My compilation of ribs was absolutely off the hook—more like off the bone, actually—so tender and perfectly cooked that I honestly had no idea where the meat ended and the bone began. That’s alright mama, I noted as I sucked down some of that sweet pig marrow, I need the extra calcium. Or whatever is in pig bones.
Swathed conservatively in a few dashes of spicy hot Head Country sauce, it was a top-notch dinner, with the fresh crispy fried okra and the more-on-the-pinto side cowboy beans finishing off this small town barbecue in a big league city way.
Now, I had fully expected to get the pork burger to go, maybe to eat as a treat after the concert on the way home, but when it arrived at the table open-faced, the porcine seductiveness of that very specific scent of charred ground pig tempted me to…alright, take one bite…what can one bite hurt? Apparently quite a bit, because this tummy-tempting taste-sensation was downright delicious, and I practically inhaled the darn thing, sharing off most of the fries to my fellow food-friend.

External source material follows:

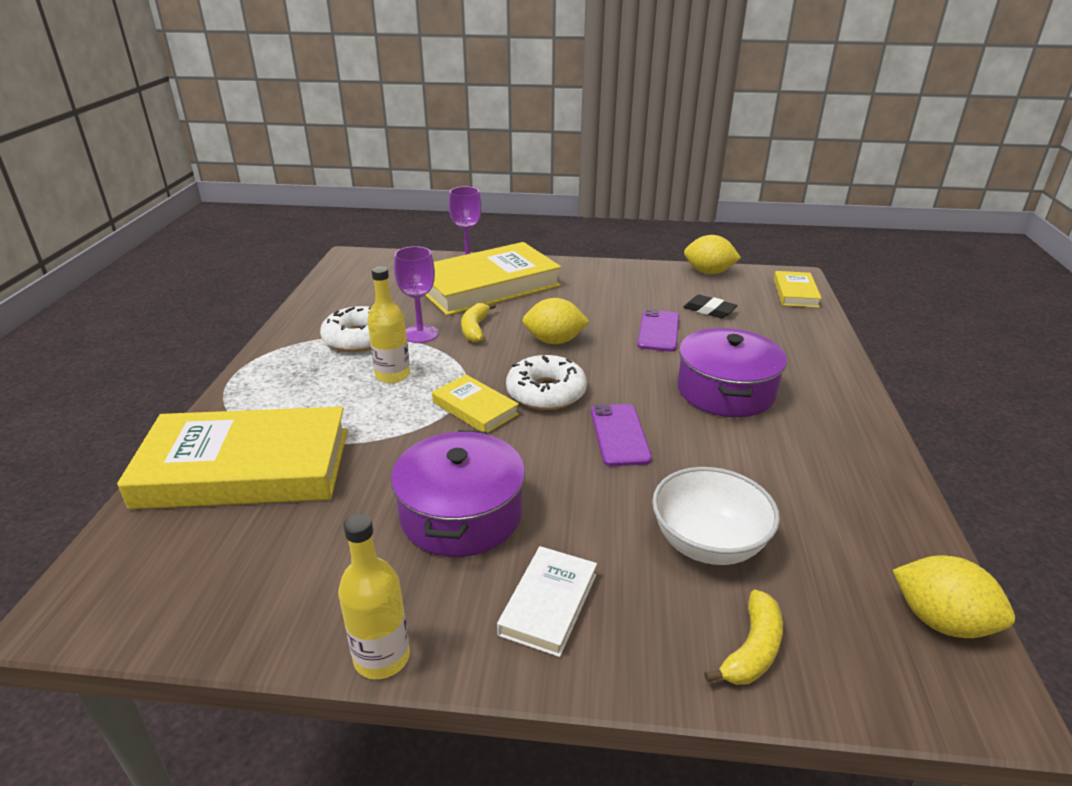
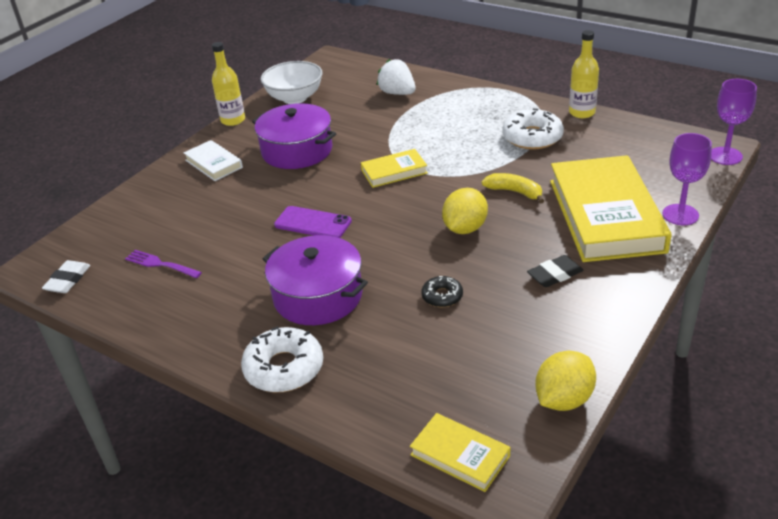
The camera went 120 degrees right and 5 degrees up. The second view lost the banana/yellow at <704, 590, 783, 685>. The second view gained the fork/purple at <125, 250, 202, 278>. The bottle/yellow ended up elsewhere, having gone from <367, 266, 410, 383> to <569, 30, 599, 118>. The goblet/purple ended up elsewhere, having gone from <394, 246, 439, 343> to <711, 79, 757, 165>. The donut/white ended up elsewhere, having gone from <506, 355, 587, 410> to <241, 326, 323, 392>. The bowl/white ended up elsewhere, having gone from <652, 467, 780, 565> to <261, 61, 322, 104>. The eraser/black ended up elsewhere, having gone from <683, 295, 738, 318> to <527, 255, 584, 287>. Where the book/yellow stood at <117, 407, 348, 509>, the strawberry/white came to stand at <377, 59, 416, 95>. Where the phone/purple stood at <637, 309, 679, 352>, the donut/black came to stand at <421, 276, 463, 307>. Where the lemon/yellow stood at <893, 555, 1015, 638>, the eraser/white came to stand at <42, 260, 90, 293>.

The seasoned pork really made for wholly different burger experience than I was typically used to, with everything from the texture of the meat to the way it mixes with classic burger fixins like lettuce, tomatoes and even mayonnaise being just a little different, in a good way, for me. I wonder if there are any burger places in the Metro that offer up anything similar; I’d really like to compare notes.
And by compare notes, I mean eat more pork burgers.
Bonus pro-tip: when they offer you a piece of chocolate sheet cake with a scoop of homemade ice cream for a lousy buck, even if you're full, just say yes.
Stagecoach BBQ is a brilliantly shimmering roadside gem, a real testament to the unheralded culinary geniuses, the unknown masters of the kitchen, the unnamed preceptors of provision that propagate this great state that, without people like me, desperately hungry martyrs with a penchant for the written word, would probably never get the absolute attention they most whole-heartedly (and full-stomachedly) deserve.
And that’s why I need my own weekly segment on, even if I’m truly low-balling, Freedom 43’s Rise and Shine. ¡Cómpralo ya!